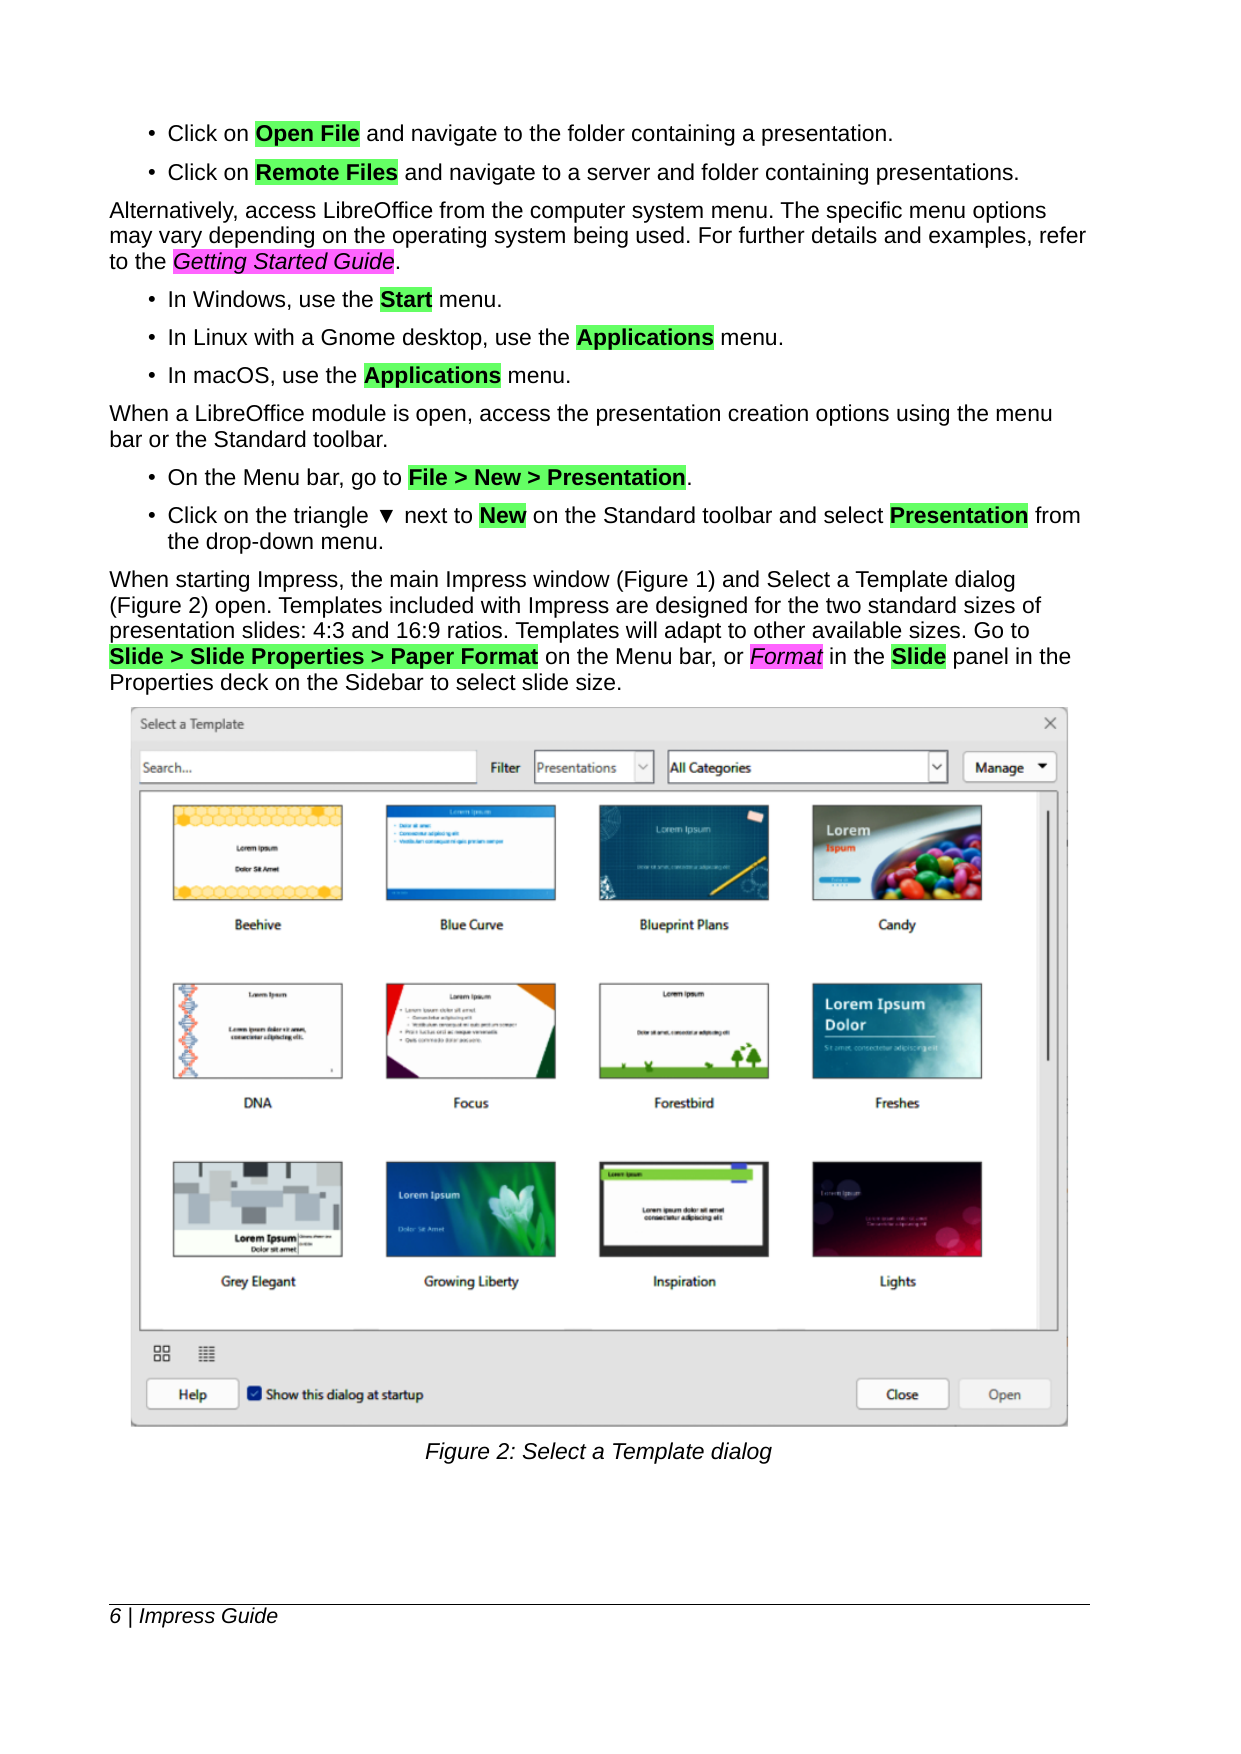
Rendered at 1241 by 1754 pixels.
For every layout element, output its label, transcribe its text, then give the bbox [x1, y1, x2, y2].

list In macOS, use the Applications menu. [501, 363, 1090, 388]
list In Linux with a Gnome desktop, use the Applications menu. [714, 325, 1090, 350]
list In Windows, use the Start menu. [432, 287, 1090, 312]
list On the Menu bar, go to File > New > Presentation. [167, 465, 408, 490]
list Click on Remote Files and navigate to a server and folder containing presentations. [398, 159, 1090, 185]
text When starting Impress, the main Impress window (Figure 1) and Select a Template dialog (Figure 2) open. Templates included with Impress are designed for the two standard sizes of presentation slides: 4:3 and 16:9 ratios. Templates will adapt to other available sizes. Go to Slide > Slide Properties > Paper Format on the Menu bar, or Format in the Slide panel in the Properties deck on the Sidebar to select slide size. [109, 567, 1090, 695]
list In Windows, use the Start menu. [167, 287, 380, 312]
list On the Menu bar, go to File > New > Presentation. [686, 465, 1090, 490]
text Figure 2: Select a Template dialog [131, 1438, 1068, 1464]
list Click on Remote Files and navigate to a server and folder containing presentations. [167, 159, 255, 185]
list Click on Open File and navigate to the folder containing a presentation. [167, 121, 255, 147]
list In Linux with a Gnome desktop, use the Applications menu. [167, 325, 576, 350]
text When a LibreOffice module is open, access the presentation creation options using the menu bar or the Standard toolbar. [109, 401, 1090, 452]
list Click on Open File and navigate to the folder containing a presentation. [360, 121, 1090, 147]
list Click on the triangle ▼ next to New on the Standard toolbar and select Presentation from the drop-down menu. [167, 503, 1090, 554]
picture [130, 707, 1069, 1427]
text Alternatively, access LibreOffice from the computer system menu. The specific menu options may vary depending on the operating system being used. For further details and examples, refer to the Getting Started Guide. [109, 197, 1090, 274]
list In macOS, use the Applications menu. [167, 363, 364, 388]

• **GIVEN REQUEST**
Convert every line of the entries above into a Markdown table with two columns, Number and Content. Put one line per row, skip blank lines, and leave out the pictures.

• **WRITTEN RESPONSE**
| Number | Content |
|---|---|
| 1 | Rendered at 1241 by 1754 pixels. |
| 2 | For every layout element, output its label, transcribe its text, then give the bbox [x1, y1, x2, y2]. |
| 3 | list In macOS, use the Applications menu. [501, 363, 1090, 388] |
| 4 | list In Linux with a Gnome desktop, use the Applications menu. [714, 325, 1090, 350] |
| 5 | list In Windows, use the Start menu. [432, 287, 1090, 312] |
| 6 | list On the Menu bar, go to File > New > Presentation. [167, 465, 408, 490] |
| 7 | list Click on Remote Files and navigate to a server and folder containing presentations. [398, 159, 1090, 185] |
| 8 | text When starting Impress, the main Impress window (Figure 1) and Select a Template dialog (Figure 2) open. Templates included with Impress are designed for the two standard sizes of presentation slides: 4:3 and 16:9 ratios. Templates will adapt to other available sizes. Go to Slide > Slide Properties > Paper Format on the Menu bar, or Format in the Slide panel in the Properties deck on the Sidebar to select slide size. [109, 567, 1090, 695] |
| 9 | list In Windows, use the Start menu. [167, 287, 380, 312] |
| 10 | list On the Menu bar, go to File > New > Presentation. [686, 465, 1090, 490] |
| 11 | text Figure 2: Select a Template dialog [131, 1438, 1068, 1464] |
| 12 | list Click on Remote Files and navigate to a server and folder containing presentations. [167, 159, 255, 185] |
| 13 | list Click on Open File and navigate to the folder containing a presentation. [167, 121, 255, 147] |
| 14 | list In Linux with a Gnome desktop, use the Applications menu. [167, 325, 576, 350] |
| 15 | text When a LibreOffice module is open, access the presentation creation options using the menu bar or the Standard toolbar. [109, 401, 1090, 452] |
| 16 | list Click on Open File and navigate to the folder containing a presentation. [360, 121, 1090, 147] |
| 17 | list Click on the triangle ▼ next to New on the Standard toolbar and select Presentation from the drop-down menu. [167, 503, 1090, 554] |
| 18 | picture [130, 707, 1069, 1427] |
| 19 | text Alternatively, access LibreOffice from the computer system menu. The specific menu options may vary depending on the operating system being used. For further details and examples, refer to the Getting Started Guide. [109, 197, 1090, 274] |
| 20 | list In macOS, use the Applications menu. [167, 363, 364, 388] |